As Tommy Riley, you start this adventure not as a Resistance front-liner, but as a straight-up fireman, learning the axe-and-ropes of the control scheme before stumbling upon alarmed denizens (and of course, weapons). Later in the game, beyond the initial tutorial, additional contextual help supplies the how-to on the unique Vita touch-screen functionality…much of which (he says, with a certain amount of justified cynicism) works not only better than one might think, but surprisingly well. Hardcore first-person console gamers do, after all, dearly love their familiar-country sense of two joysticks, a cluster of buttons, and some shoulder-bumpers, and they do not like to have it messed with beyond a certain point. So it’s not unreasonable to expect some unease about suddenly mucking about with fingers on the very screen you watch for threats. On paper, the notion smacks of gimmick-ness for its own sake…but in Burning Skies, it seems to work.
Case in point, the first help screen (on using the carbine’s secondary-fire grenades): Here I am, up to my ass in Chimera, and you want me to take a valuable combat-second to make the finger-reach over to the onscreen real-estate just for the advantage of placing a grenade with a slight additional degree of accuracy? Wouldn’t I be better off just aiming said grenade by way of the aiming reticule and taking my chances? No, as it turns out. Burning Skies takes the clever but obvious approach wherein, as soon as your finger does the touch-and-drag to indicate the precise point where the grenade should be lobbed, the game-time slows down just that crucial amount to offset the admitted physical awkwardness of the aiming function. Do not be deceived: Even with this time-crawl consideration, you’re still in the thick of an exciting, dynamic firefight, but that sense of ‘evening the temporal odds’ as you lob an expertly placed explosive is extremely gratifying.

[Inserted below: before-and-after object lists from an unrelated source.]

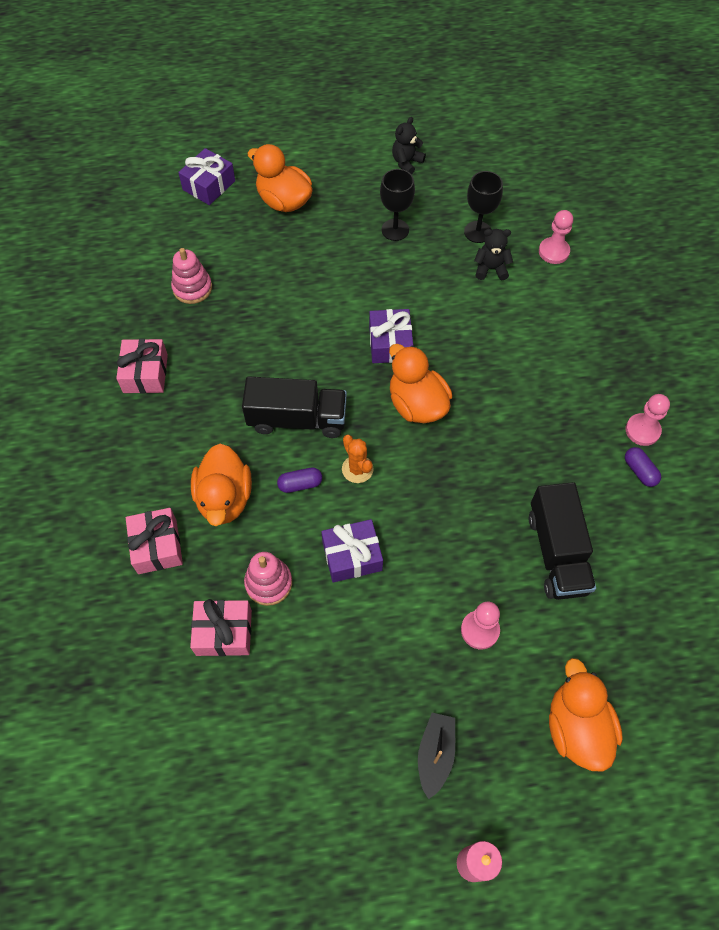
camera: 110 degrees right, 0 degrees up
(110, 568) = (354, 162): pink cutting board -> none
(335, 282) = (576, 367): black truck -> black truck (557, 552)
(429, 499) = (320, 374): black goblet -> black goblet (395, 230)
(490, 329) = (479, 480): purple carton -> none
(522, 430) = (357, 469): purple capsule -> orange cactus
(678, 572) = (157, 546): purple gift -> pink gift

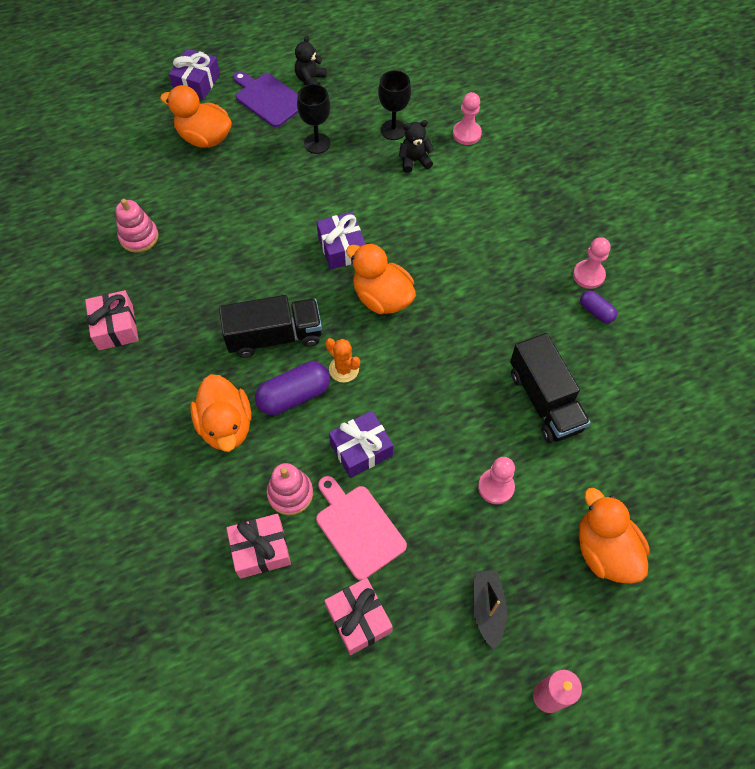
camera: 15 degrees left, 0 degrees up
(157, 546) = (173, 486): pink gift -> pink gift (358, 619)
(209, 185) = (128, 137): purple gift -> purple gift (197, 83)
(300, 484) = (294, 395): purple capsule -> purple capsule, size x1.79
(326, 636) = (358, 528): none -> pink cutting board
(358, 174) = (268, 99): none -> purple cutting board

Another interesting, admirably slick touch-screen function is that of the crossbow, which can be loaded with napalm bolts with the pull-back swipe of a finger.

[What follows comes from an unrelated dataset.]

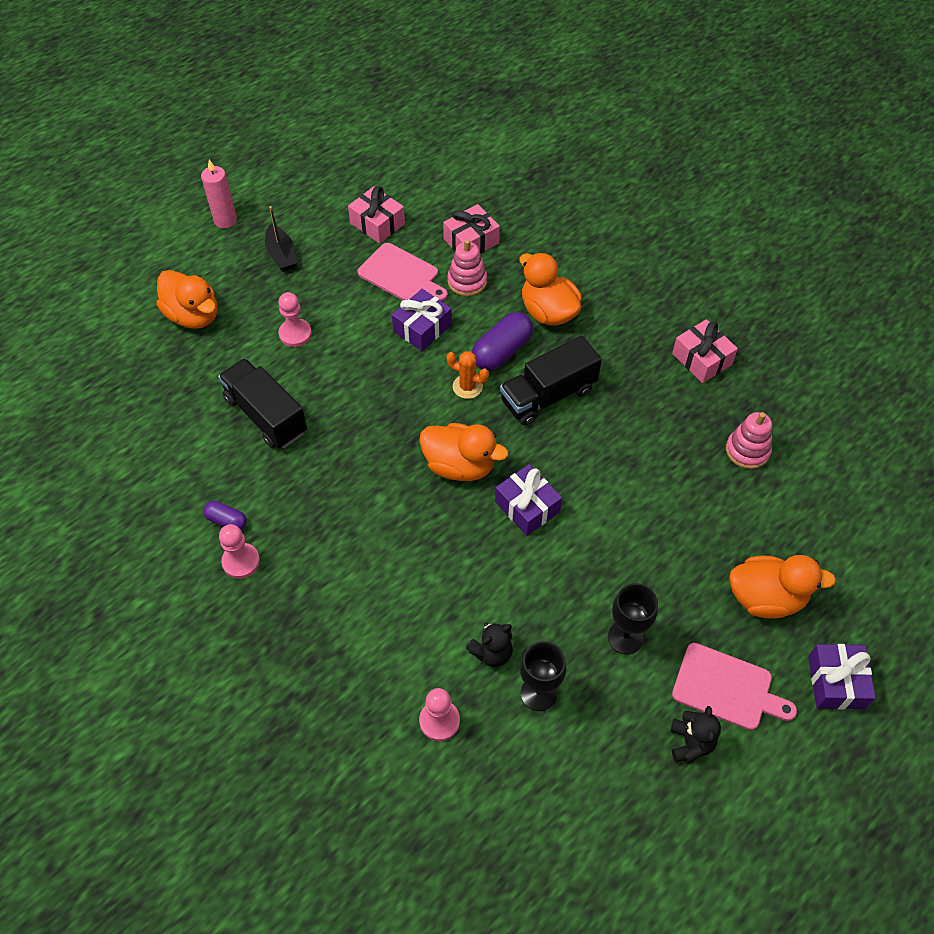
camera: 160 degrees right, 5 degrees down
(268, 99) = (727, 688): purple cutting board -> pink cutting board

As Riley becomes a brother-in-arms to an impromptu militia of Resistance fighters around the streets of New York, the action ramps up, threatens to derail a bit in the second section, and comes back strong in the third. Elements in this preview code are, of course, still subject to change this early on, but it appears Burning Skies will feature about seven levels for the linear single-player campaign.
Moreover, Burning Skies‘ handling of ‘Gray Tech’ introduces weapons to be augmented with two Gray Tech cubes, each cube improving one unique aspect of the weapon—increasing range/damage, shaving down reload time, etc. Not a huge element perhaps, but a nifty one that will reward your unique approach to the core gameplay.
Burning Skies supports eight-player online gameplay spanning six maps. Modes currently include Deathmatch, Team Deathmatch, and Survival Mode, which can be likened to ‘Zombie’ game variants: A superior force of humans faces a pair of Chimera…but when a human goes down, he is respawned as part of the enemy team, shifting the balance of power. The last man—or whatever—standing is the victor. And that seems just about right. Resistance: Burning Skies will be available in June 2012.